- **ACTIVITY**: If a line in the listing below contains "bagi", return that line.

- **DATASET EXTRACT**:
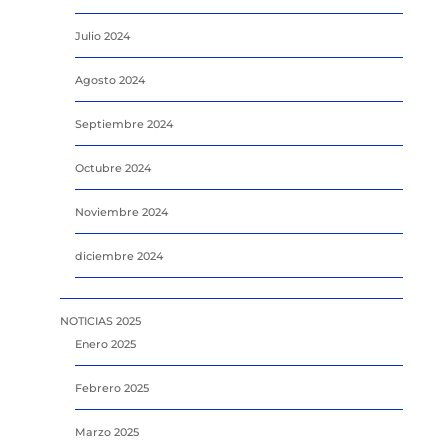
Julio 2024
Agosto 2024
Septiembre 2024
Octubre 2024
Noviembre 2024
diciembre 2024
NOTICIAS 2025
Enero 2025
Febrero 2025
Marzo 2025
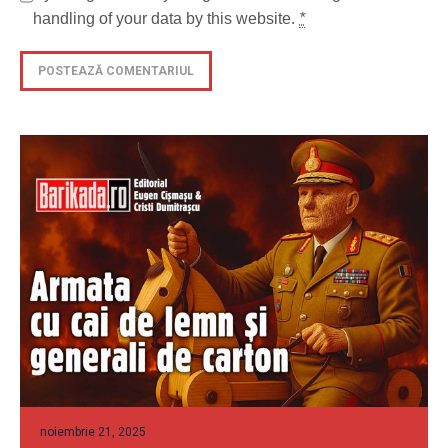
handling of your data by this website.
*
noiembrie 21, 2025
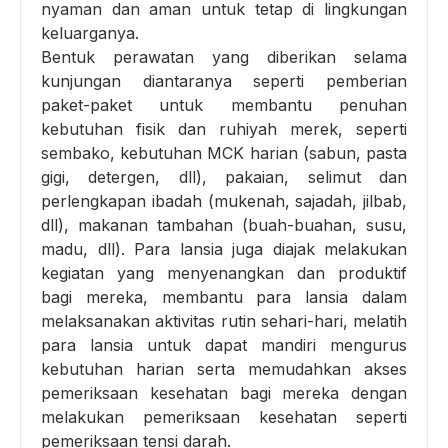
nyaman dan aman untuk tetap di lingkungan
keluarganya.
Bentuk perawatan yang diberikan selama
kunjungan diantaranya seperti pemberian
paket-paket untuk membantu penuhan
kebutuhan fisik dan ruhiyah merek, seperti
sembako, kebutuhan MCK harian (sabun, pasta
gigi, detergen, dll), pakaian, selimut dan
perlengkapan ibadah (mukenah, sajadah, jilbab,
dll), makanan tambahan (buah-buahan, susu,
madu, dll). Para lansia juga diajak melakukan
kegiatan yang menyenangkan dan produktif
bagi mereka, membantu para lansia dalam
melaksanakan aktivitas rutin sehari-hari, melatih
para lansia untuk dapat mandiri mengurus
kebutuhan harian serta memudahkan akses
pemeriksaan kesehatan bagi mereka dengan
melakukan pemeriksaan kesehatan seperti
pemeriksaan tensi darah.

- **EXERCISE ANSWER**:
bagi mereka, membantu para lansia dalam
pemeriksaan kesehatan bagi mereka dengan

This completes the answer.